[Stored data]
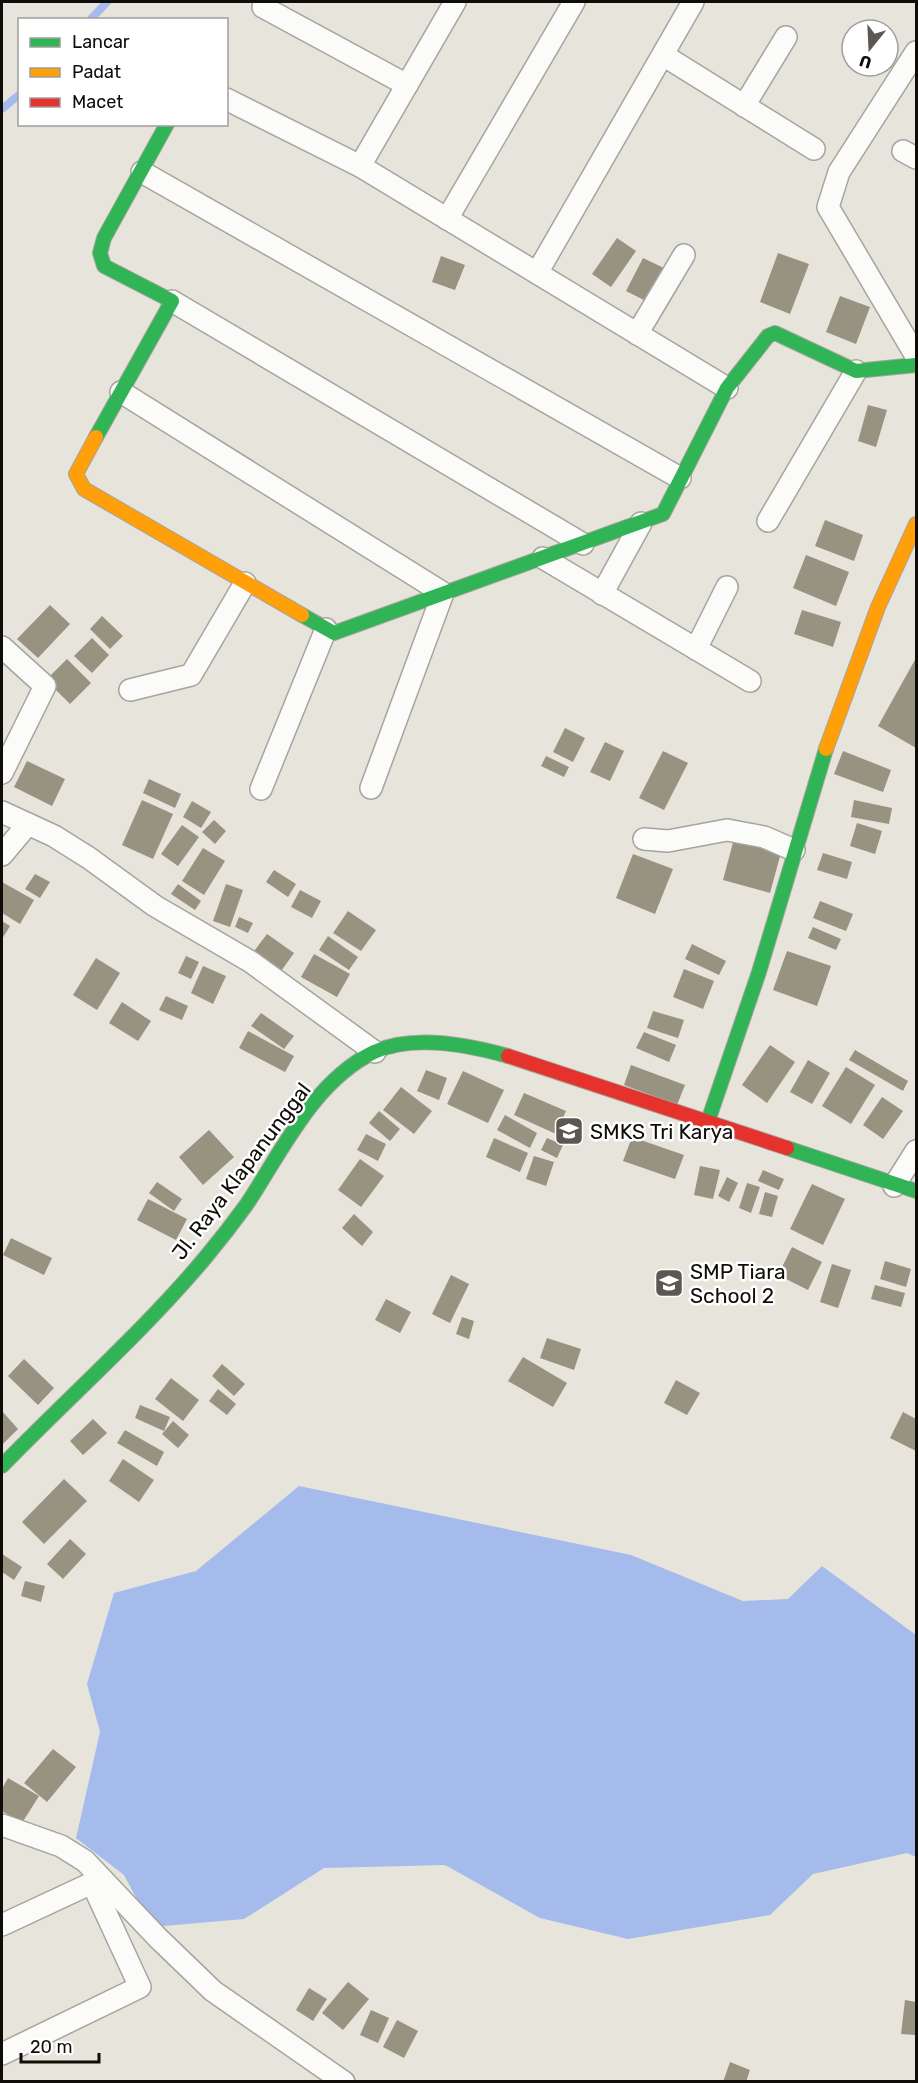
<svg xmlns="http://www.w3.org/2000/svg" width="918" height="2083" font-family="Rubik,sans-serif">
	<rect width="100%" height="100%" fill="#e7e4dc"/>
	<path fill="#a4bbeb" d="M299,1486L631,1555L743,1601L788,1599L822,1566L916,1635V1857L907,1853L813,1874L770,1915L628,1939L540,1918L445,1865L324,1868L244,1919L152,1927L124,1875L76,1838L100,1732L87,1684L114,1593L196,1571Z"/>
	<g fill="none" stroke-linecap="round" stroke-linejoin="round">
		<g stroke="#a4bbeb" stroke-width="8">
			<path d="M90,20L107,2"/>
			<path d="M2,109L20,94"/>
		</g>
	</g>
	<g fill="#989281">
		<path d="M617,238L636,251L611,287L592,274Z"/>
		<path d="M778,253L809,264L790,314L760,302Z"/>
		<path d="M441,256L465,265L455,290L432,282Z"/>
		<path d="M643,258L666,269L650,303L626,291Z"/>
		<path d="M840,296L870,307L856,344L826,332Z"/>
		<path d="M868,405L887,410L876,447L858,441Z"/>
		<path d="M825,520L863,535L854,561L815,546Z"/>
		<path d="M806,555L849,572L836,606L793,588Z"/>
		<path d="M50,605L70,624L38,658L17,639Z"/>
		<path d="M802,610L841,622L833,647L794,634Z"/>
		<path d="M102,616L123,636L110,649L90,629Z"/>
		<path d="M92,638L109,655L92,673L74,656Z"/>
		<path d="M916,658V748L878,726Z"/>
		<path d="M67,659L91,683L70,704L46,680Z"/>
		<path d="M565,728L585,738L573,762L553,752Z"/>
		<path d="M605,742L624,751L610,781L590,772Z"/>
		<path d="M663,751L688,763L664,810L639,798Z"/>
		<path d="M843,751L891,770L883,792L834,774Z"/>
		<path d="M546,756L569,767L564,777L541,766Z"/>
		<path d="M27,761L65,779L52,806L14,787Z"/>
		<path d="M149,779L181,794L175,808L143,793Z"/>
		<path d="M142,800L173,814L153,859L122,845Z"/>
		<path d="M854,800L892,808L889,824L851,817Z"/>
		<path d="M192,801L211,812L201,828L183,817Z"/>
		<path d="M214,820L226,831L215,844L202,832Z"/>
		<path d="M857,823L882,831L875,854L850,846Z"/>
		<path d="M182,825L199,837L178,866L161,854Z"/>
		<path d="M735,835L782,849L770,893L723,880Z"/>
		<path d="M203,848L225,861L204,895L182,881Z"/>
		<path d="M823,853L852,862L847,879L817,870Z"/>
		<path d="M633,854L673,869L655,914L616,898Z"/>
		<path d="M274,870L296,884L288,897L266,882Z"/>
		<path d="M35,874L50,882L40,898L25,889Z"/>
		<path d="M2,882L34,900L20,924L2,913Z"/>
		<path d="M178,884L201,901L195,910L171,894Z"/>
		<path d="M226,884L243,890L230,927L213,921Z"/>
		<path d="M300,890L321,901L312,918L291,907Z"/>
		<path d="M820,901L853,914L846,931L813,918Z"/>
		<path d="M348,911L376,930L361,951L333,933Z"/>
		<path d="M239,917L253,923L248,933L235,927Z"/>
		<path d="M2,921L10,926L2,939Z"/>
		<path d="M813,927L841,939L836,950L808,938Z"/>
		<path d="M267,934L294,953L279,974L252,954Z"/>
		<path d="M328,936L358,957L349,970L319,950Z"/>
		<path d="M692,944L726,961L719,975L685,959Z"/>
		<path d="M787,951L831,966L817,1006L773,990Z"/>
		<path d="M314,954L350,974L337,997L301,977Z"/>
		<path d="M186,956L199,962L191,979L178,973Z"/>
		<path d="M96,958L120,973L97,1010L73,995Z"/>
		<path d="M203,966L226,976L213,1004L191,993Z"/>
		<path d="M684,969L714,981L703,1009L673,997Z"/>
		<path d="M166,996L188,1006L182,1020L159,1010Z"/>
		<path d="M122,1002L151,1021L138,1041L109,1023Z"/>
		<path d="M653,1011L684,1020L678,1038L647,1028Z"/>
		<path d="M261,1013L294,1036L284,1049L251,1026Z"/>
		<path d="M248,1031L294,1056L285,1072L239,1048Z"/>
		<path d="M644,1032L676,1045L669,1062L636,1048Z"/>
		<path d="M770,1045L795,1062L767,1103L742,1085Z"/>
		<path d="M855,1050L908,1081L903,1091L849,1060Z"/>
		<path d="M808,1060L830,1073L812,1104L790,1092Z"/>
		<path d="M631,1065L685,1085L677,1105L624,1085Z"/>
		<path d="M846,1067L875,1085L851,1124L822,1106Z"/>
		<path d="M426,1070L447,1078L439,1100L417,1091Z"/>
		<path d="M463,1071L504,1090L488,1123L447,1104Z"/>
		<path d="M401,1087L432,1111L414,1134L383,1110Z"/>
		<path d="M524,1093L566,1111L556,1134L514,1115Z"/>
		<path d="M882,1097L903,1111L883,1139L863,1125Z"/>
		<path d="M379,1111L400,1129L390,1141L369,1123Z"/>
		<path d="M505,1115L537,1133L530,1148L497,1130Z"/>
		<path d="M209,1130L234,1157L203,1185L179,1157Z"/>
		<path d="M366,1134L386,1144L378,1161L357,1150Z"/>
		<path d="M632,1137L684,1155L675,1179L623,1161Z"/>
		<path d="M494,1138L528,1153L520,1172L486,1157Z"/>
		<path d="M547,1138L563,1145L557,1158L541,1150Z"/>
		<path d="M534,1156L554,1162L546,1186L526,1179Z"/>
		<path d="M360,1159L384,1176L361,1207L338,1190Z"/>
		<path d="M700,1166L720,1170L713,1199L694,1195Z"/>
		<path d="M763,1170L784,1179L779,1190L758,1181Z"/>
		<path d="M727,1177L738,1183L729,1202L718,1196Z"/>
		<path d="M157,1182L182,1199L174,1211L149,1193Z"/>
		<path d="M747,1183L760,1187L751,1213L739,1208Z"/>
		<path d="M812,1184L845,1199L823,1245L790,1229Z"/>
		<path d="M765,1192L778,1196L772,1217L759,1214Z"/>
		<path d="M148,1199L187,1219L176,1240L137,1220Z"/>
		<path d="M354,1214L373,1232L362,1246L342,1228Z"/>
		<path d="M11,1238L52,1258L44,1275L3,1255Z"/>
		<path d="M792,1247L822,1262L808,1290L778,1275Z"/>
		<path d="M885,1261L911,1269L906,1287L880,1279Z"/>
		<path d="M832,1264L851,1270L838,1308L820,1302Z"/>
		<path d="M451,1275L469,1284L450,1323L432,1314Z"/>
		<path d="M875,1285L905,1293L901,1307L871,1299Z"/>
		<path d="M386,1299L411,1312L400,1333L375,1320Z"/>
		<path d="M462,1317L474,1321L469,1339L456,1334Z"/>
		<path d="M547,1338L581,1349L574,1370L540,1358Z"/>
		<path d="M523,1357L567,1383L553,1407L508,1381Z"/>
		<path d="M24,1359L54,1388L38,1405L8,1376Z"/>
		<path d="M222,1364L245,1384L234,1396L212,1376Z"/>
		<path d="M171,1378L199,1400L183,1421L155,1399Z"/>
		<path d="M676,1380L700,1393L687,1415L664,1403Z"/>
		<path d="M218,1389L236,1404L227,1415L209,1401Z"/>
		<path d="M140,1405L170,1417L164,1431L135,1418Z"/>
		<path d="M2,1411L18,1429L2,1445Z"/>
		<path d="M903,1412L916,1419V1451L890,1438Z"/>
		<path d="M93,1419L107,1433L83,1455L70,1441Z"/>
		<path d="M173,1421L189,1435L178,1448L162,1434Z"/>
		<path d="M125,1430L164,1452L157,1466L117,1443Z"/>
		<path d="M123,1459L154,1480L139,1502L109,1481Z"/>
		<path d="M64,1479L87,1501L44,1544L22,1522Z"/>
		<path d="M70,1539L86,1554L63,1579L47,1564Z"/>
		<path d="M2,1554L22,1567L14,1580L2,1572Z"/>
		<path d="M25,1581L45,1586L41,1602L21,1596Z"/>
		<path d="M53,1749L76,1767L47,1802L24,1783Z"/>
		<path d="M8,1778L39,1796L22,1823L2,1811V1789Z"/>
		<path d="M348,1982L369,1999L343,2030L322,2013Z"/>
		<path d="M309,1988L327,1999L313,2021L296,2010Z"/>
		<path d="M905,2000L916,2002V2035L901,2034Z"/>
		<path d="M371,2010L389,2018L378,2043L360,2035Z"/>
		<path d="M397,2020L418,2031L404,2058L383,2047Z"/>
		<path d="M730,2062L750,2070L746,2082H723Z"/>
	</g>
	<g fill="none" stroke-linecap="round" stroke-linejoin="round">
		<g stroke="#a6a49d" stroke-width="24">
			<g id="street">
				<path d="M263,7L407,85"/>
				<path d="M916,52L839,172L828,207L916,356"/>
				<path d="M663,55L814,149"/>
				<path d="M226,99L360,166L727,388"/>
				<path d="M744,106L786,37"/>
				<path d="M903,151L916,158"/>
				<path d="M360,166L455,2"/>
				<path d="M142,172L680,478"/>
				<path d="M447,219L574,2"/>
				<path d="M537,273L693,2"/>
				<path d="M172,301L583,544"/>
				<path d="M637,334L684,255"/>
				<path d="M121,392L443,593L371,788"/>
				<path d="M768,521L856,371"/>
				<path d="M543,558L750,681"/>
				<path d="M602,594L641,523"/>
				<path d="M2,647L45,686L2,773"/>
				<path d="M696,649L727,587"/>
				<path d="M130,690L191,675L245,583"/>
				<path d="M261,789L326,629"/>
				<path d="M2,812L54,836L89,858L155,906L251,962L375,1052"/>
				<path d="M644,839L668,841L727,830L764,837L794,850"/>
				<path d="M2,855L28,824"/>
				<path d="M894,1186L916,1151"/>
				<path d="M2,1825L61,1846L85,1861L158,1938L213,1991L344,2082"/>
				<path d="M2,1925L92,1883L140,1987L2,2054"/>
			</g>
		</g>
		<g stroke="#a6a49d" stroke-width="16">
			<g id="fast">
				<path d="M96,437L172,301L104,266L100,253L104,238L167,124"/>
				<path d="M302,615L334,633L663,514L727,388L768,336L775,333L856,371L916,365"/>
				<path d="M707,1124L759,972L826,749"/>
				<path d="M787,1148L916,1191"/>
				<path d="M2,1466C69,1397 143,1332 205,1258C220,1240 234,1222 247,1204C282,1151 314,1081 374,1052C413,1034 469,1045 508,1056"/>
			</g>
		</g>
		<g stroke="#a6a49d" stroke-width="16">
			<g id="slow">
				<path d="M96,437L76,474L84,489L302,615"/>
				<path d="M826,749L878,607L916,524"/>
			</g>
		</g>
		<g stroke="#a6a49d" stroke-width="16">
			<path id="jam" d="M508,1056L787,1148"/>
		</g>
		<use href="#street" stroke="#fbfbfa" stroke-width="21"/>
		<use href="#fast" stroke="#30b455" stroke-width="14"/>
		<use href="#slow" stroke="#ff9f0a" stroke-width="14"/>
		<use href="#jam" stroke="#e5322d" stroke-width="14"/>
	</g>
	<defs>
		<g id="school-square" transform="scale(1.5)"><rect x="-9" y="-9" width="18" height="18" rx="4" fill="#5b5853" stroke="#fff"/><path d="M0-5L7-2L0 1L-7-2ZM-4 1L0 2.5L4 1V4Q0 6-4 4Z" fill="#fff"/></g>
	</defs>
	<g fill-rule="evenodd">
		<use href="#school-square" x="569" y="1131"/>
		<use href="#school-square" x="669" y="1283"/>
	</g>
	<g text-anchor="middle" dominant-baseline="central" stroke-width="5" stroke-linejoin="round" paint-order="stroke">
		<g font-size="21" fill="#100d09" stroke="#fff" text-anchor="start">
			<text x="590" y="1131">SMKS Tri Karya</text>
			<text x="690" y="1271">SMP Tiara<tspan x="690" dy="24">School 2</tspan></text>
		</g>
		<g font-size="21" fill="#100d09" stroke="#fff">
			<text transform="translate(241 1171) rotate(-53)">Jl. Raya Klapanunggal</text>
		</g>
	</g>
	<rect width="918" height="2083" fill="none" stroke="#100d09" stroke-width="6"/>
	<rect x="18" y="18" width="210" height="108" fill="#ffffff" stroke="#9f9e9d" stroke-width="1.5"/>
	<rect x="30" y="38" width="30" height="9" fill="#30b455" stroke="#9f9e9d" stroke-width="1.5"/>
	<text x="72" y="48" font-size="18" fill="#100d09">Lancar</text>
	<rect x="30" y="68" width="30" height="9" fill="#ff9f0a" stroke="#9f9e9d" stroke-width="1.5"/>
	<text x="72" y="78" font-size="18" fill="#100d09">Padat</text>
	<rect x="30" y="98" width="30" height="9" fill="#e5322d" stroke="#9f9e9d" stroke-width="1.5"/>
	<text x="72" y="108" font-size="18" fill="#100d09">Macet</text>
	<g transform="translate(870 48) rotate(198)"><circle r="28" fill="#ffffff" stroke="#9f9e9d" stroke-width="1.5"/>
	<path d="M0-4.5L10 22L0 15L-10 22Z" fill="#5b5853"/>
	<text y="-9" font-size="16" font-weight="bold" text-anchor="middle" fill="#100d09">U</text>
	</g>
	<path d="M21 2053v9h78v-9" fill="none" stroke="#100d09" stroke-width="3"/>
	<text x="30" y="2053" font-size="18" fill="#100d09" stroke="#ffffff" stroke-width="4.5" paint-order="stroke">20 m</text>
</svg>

# ASSIGNMENT
In the entries above, identify every line with the string "slow".

# WRITTEN SOLUTION
			<g id="slow">
		<use href="#slow" stroke="#ff9f0a" stroke-width="14"/>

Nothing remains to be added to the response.